Ketiga, setiap gelas yang diteguk oleh setiap peminum kopi, adalah satu mata rantai dari suatu rantai yang panjang hubungan sosial dan ekonomi yang kompleks, saling terhubung dan terbentang ke seluruh penjuru negeri. Produksi, pengangkutan dan distribusi kopi membutuhkan transaksi berkelanjutan antara orang-orang yang terpisahkan jarak ratusan bahkan ribuan kilometer dari si peminum kopi sebagai produk dan konsumen akhirnya. Mulai dari petani di Tanah Gayo atau Tanah Aneuk Jamee, pedagang pengumpul sampai pedagang antar kota bahkan eksportir, pengusaha yang memproses biji sehingga menjadi bubuk kopi halus atau pecahan, warung kopi saring dan caf-caf dengan mesin espressonya yang mengkilap, hingga berakhir di meja di hadapan peminum kopi yang asyik membahas manuver politik terbaru partai atau politikus tertentu. Tambahkan pula konsumen kopi di luar negeri yang di tanah mereka tidak tumbuh tanaman penuh berkah ini. Untuk sampai di meja mereka, butuh transportasi antar negara melintasi dua rezim kebijakan ekspor impor, bahkan menjadi komponen dalam perundingan ekonomi jangka panjang antar dua negara.
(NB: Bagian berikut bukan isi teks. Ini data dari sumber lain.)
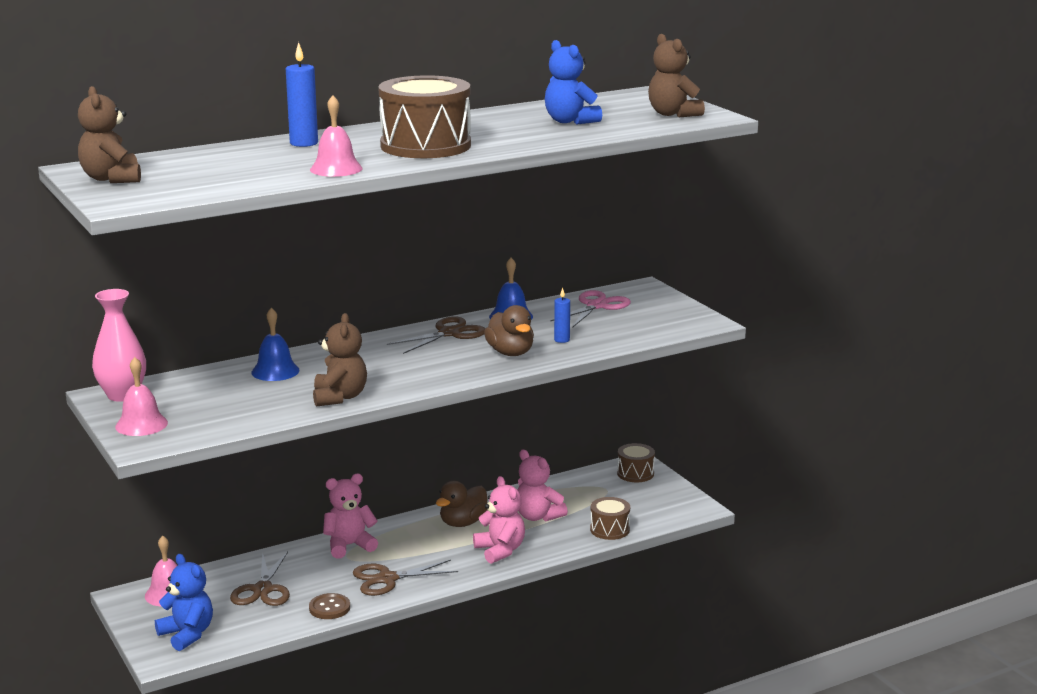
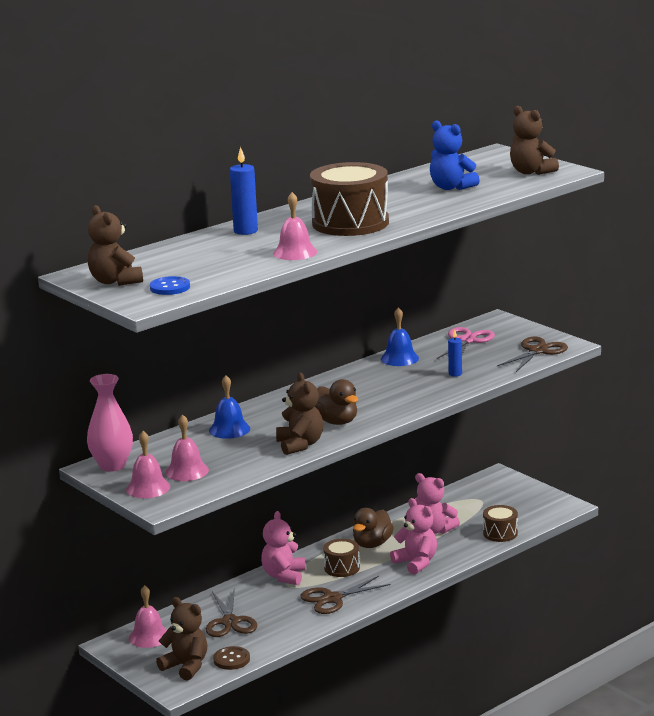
camera: 10 degrees left, 0 degrees up
blue teddy bear [155,554,213,651] -> brown teddy bear [156,597,207,681]
brown button [309,593,350,619] -> brown button moved to [213,646,250,670]
pink teddy bear [323,474,378,559] -> pink teddy bear turned 45 degrees counterclockwise [261,511,306,585]
brown scissors [387,316,485,354] -> brown scissors moved to [497,337,568,372]
brown duck [484,305,534,356] -> brown duck moved to [315,379,358,425]
brown drum [617,443,655,482] -> brown drum moved to [323,539,360,577]
none -> blue button [150,276,190,295]
none -> pink bell [165,414,209,481]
Mempelajari transaksi global semacam ini adalah tugas yang penting bagi sosiologi karena berbagai aspek hidup manusia sekarang ini dipengaruhi oleh tarik menarik kepentingan, saling pengaruh sosial dan komunikasi global.
Dan yang keempat, tindakan menghirup segelas kopi sejatinya adalah suatu kelanjutan dari proses perkembangan sosial dan ekonomi yang telah dimulai di masa lampau yang jauh ke belakang (past social and economic development). Sebagaimana halnya kesukaan orang di Nanggroe ini makan Mie Aceh yang sesungguhnya adalah perpaduan budaya tua racikan rempah dari India dan pembentukan terigu menjadi jalur-jalur panjang tepung yang kita sebut mie yang juga budaya tua usia dari bangsa China, kopi yang dikonsumsi secara luas di dunia baru pada akhir abad ke-19 sesungguhnya sudah diproduksi dan dikonsumsi sejak akhir Milennium Pertama. Benar bahwa sekalipun minuman ini berasal dari Timur Tengah dan telah dikonsumsi berabad-abad lamanya, ia baru dikonsumsi secara massal ketika terjadi perluasan penjajahan oleh kaum kolonial Eropa pada satu setengah abad yang lalu. Bangsa-bangsa kolonial membawa benihnya dari satu tanah jajahan ke tanah jajahan lain yang umumnya memang bertanah subur dan beriklim ramah bagi tumbuh kembangnya tanaman ini. Hasil panen yang melimpah ruah dari tanah jajahan lalu dibawa dan dijual dengan harga tinggi dalam pasar massal di Eropa dan dunia barat pada umumnya, sampai akhirnya meluas ke seluruh dunia. Setelah kolonialisme berakhir pada pertengahan abad ke-20 negeri-negeri bekas jajahan tempat semula kopi ditanam lalu meluaskan perkebunan-perkebunan kopi sehingga menjadi produk massal yang diperdagangkan antar negara, dan dengan demikian menyegel kepastian berlanjutnya budaya lama yang berakar dari masa lampau ini.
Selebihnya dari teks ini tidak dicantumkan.